I had to go with option two.  And that’s when I had that revelation that I was in my mid-thirties and that I was still behaving like a child when it came to the things that I loved.  I was still hiding my interests because they weren’t common or understood by some people who populated my world.  I was still deferring to that group when it came to what was acceptable to talk about in casual conversation.  I realized that if I chose to wait until the end of the day to study up, I would be under prepared and it would be because I was putting social discomfort and fear of others’ disapproval before what I liked doing and the necessary commitments that I made to ensure everyone else had a good time.


In a lot of ways I was very mad with myself for feeling this way.  I enjoyed working with these people, and we had a good time all around.  If I sought their approval or validation, it was because of the jobs we were doing together (remember, I’m a carpenter.  We build houses).  I only needed them to be satisfied with my workmanship and not what I did when I left work.  That’s not to say that I would go to work and boast about our orc-slaying exploits on the tabletop, daring any cynics or non-believers to question my undying loyalty to polyhedral dice.  Just that I shouldn’t have to hide it just because I’m the only one interested.


So I wadded up the adventure book and sandwiched it in next to my leftover roast beef and made my way to work.


At first break I very casually pulled out my snacks and book, poured my tea from my thermos and opened to the appropriate page.  I didn’t really start reading, because I was immediately aware that conversations about hockey and hunting and yard maintenance were dying off around the room as people noticed that it wasn’t a magazine I was reading, but something altogether different.


To my great delight and even chagrin, I wasn’t mocked or derided like a nerd in a school yard.  I was asked questions about what I was doing.  They were curious enough to listen until they understood just enough to know that I wasn’t under the impression that I would be conjuring flames or summoning demons anytime soon.  I was different enough already that me pulling D&D books out of my lunch box just wasn’t a shock to them.


I explained that I was studying and needed to get as much done before the end of the day as possible, and after they were satisfied with the concept and mechanical explanations of how the whole thing worked, they respected what I needed from my twenty-fifth hour and left me alone, returning to their own conversations about the things that were important to them.  The hobbies that filled their own spare hours.

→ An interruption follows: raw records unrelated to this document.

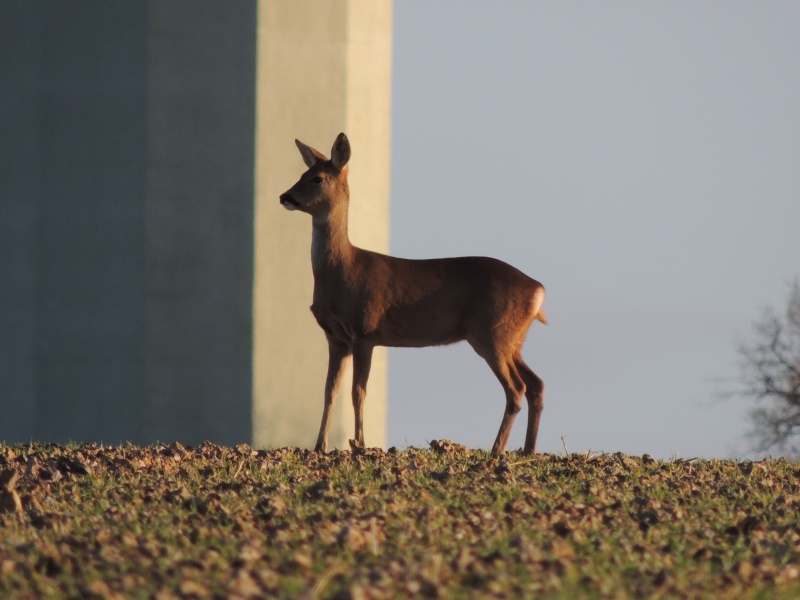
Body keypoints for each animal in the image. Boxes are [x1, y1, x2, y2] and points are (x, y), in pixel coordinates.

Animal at [278, 132, 548, 454]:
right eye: (301, 174)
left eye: (316, 178)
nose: (285, 197)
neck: (340, 271)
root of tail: (538, 289)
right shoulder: (336, 337)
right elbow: (330, 391)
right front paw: (320, 446)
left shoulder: (365, 330)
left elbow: (358, 391)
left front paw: (359, 443)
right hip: (512, 339)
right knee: (536, 384)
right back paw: (527, 449)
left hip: (492, 334)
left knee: (516, 388)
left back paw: (497, 450)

It’s common knowledge now that I run a community gaming group, and that I have spent Wednesdays and/or Thursdays for the last few years engaging in what is a niche hobby, but really no different than someone who has a weekly poker game, or coaches youth hockey.  I don’t fly my geek flag in defiance of the norm, it’s just a thing that I do, like everyone else.


That’s not to say that I don’t have moments of insecurity.  It’s a lot of fun when someone new starts at the company and is confronted by my interests.  The casual, comfortable attitude of everyone around me is inspiring, and at the end of the twenty-fifth hour, it’s just me and my hobby, and I’m smiling.

The twenty-fifth hour is there for anyone devoted enough to find it.  Sometimes loving something and being committed to its pursuit means putting yourself out there in uncomfortable situations.  It is worth it, if you are willing to make the necessary sacrifices, and sometimes you can be pleasantly satisfied with the results, making it all worth the risk.